Il esquissa enfin un sourire rassuré puis poussa une exclamation afin que l'Alpha se mette en route pour Panahpolis. Le grand sage ne montra aucune réticence, il s'exécuta et emprunta le chemin qui avait mené Iris jusqu'au sommet de la colline. Quant aux deux jeunes gens, aucun ne quitta sa position. Ils ne voulaient pas encore se séparer, ils profitaient encore un peu de ce temps passé ensemble et qu'ils ne connaîtraient plus d'ici peu.
- Iris, l'appela l'archer pendant qu'ils descendaient le long de la pente.
Prête à l'écouter, elle tourna la tête légèrement vers lui, une partie de son front reposa contre le sien.
- Merci...
Émue, Iris ne put rien lui répondre sur le moment. Elle se contenta de poser une main sur les siennes qui la tenaient. Elle n'eut aucune difficulté à comprendre qu'il la remerciait pour son don, mais aussi pour le partage de ses sentiments. Depuis quand en éprouvait-elle de semblables ? Tout comme ceux de Thomas, les siens s'étaient manifestés durant les deux mois passés sur le plateau du Prélude.

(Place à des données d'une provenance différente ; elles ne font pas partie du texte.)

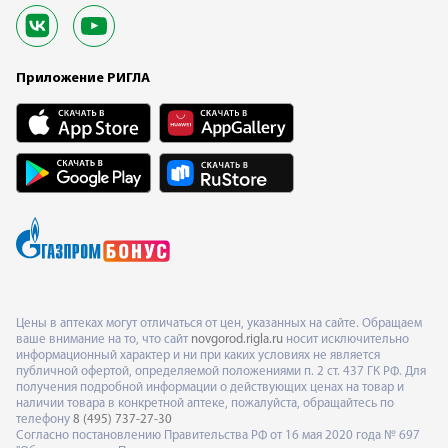
Приложение РИГЛА
Цены в аптеках могут отличаться от цен, указанных на сайте. Обращаем
ваше внимание на то, что сайт
novgorod.rigla.ru
носит исключительно
информационный характер и ни при каких условиях не является
публичной офертой, определяемой положениями п. 2 ст. 437 ГК РФ. Для
получения подробной информации о действующих ценах на товар и
наличии товара в конкретной аптеке, пожалуйста, обращайтесь по
телефону
8 (495) 737-27-30
Согласно постановлению Правительства РФ от 16 мая 2020 года № 697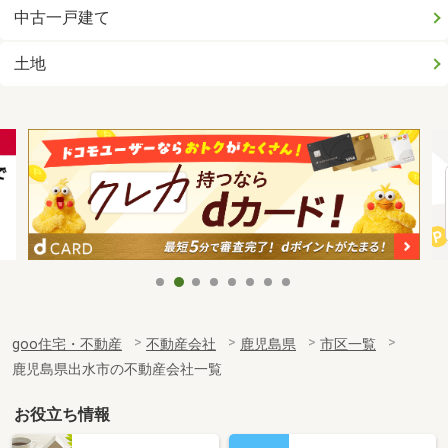
中古一戸建て
土地
goo住宅・不動産
不動産会社
鹿児島県
市区一覧
鹿児島県出水市の不動産会社一覧
お役立ち情報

Cette période de survie les avait indéniablement rapprochés. Dès ses premiers émois, Iris avait souhaité les garder pour elle à cause de l'attitude incessamment fermée de son compagnon. Elle s'était persuadée qu'ils ne seraient jamais réciproques, alors elle les avait cachés. Ce fut pourquoi apprendre les sentiments de son ami l'avait laissée sans voix et l'avait perturbée, au point de ne pas savoir comment réagir.
Toujours appuyé sur son épaule, Thomas perdit son sourire et reprit son air attristé que son amie ne pouvait voir. En vérité, il ne lui avait pas tout dit pour ne pas l'inquiéter. L'unique année qu'il lui avait volé... n'équivalait qu'à quelques semaines de vie en tant qu'androïde. Et cette durée de vie, cette magie qu'il avait gagnée, il l'userait pour l'ultime bataille. Il combattrait à pleine puissance. Car pour mener à bien son plan, il n'avait pas d'autres choix à présent.